You know what was really weird? The fact that the c-clips on one of my wheels was stolen while on the floor so i'm waiting for them to get more in, and the fact that the shear bolts were stolen off the 24" blower on the floor.

Who steals shear bolts and c clips?


----------



## detdrbuzzard (Jan 20, 2012)

toro does not supply the power cord with their snowblowers either, i heard a salesman tell a coustomer this today


----------



## kellidotca (Dec 29, 2013)

Just got a reply from ariens from their website question form. They're sending me an extension cord. Awesome!


----------



## Kiss4aFrog (Nov 3, 2013)

kellidotca said:


> The small engine repair shop that handles HD's warranty work including Ariens (a husq dealer) had nothing and suggested i cut the casing around the plug on the snowblower off.
> 
> *I wasn't real keen on taking a hacksaw to my new snowblower.*


Imagine that, you don't want to hack up your new blower.  I suggested that too but it sure wasn't my first or best idea.
Glad you have something that fits and it's now push button.
I still think you need to or have someone take that plugs case apart and modify it so the plug sits more to the center of the recess.

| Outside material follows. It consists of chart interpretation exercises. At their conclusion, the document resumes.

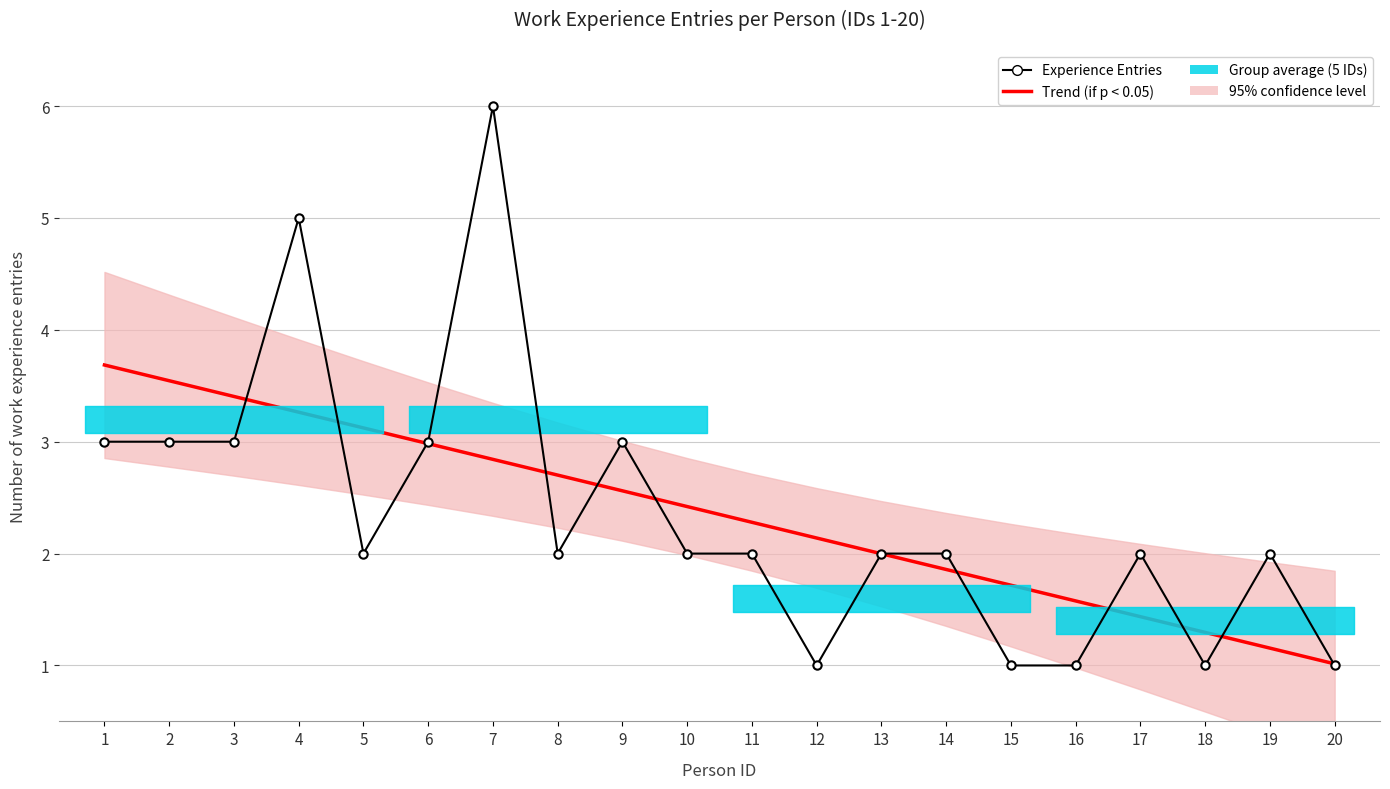

At which label does Trend (if p < 0.05) first exceed 2?

1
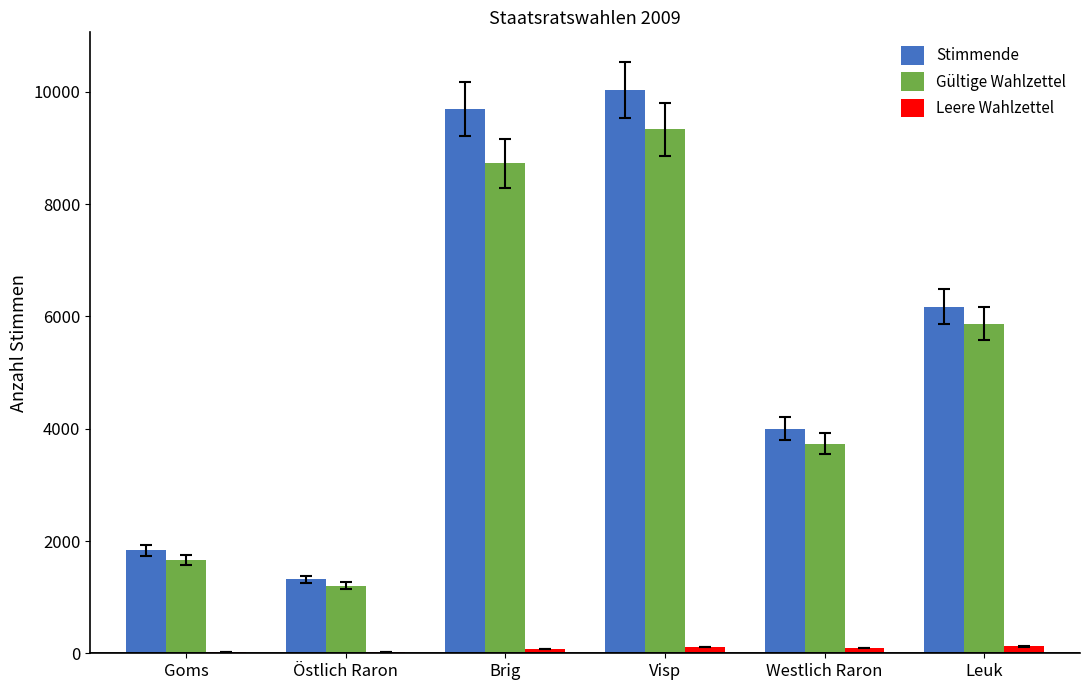

True or false: Stimmende has a value of 10034 at Visp.

True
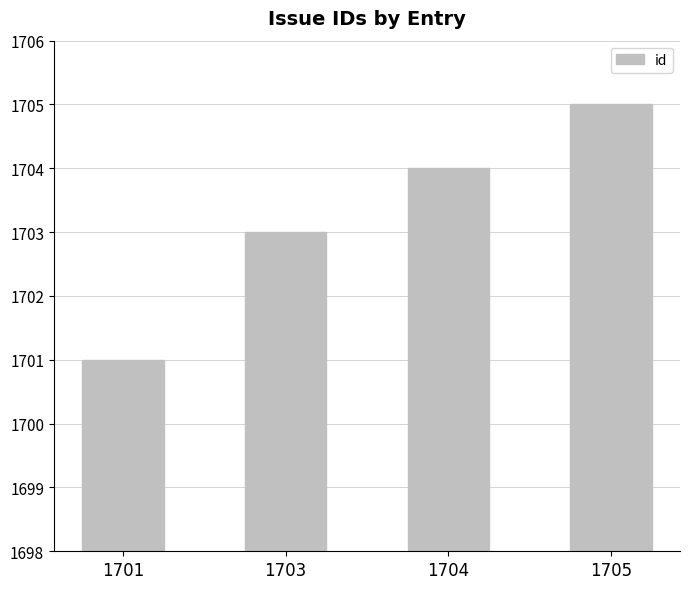

Which has a higher value, 1703 or 1704?

1704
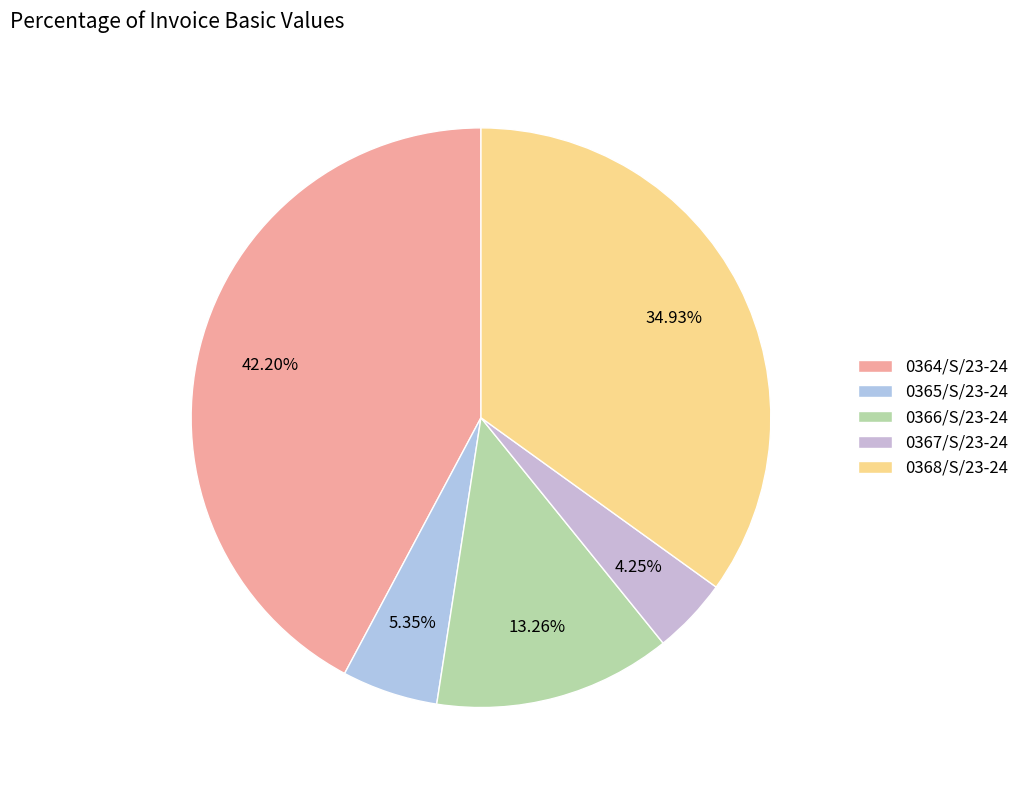

Combined, what portion of the pie is 0364/S/23-24 and 0365/S/23-24?

47.6%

If you get the Ariens cord and it's tight or doesn't fit than you know it's an assembly issue. Those contacts just look too skewed to the one side.

By any chance did you check out the position of the prongs on any other machine while you were there ??


----------



## kellidotca (Dec 29, 2013)

I did have a closer look at the 24 and it had a little more clearance, but it was negligible. Either they figure nobody uses the starter or forgot heavy duty cords are encased in thick rubber. I hope they change it for future models.


----------



## sscotsman (Dec 8, 2010)

kellidotca said:


> You know what was really weird? The fact that the c-clips on one of my wheels was stolen while on the floor so i'm waiting for them to get more in, and the fact that the shear bolts were stolen off the 24" blower on the floor.
> 
> Who steals shear bolts and c clips?


Wow, they actually told you, with a straight face, that those things were stolen? that takes some nerve! 
Its SO totally obvious that what really happened is they didn't put them on when they assembled it..
(Home Depot is fairly infamous for poor assembly quality)
so yeah, its absolutely obvious that someone simply left those off when they assembled it..

Scot


----------



## Kiss4aFrog (Nov 3, 2013)

I tend to agree with Scot but having worked in an auto parts store and watching someone steal a 99 cent air freshener I wonder. If it was the type of shear pin that clips in I can see someone doing it. If they bolted in, much less likely someone could get away with pulling out wrenches.
It's like the spray nozzles on pressure washers. It's hard to find a floor machine that has all the ones it should.


----------



## kellidotca (Dec 29, 2013)

The shear pin was the spare two that are attached to rhe rig. The clips were weird because one was on, the other was missing. Someone once stole the wiper off the back of my SUV. Weirdos  People will steal anything that isn't bolted down, and apparently, things that are.


----------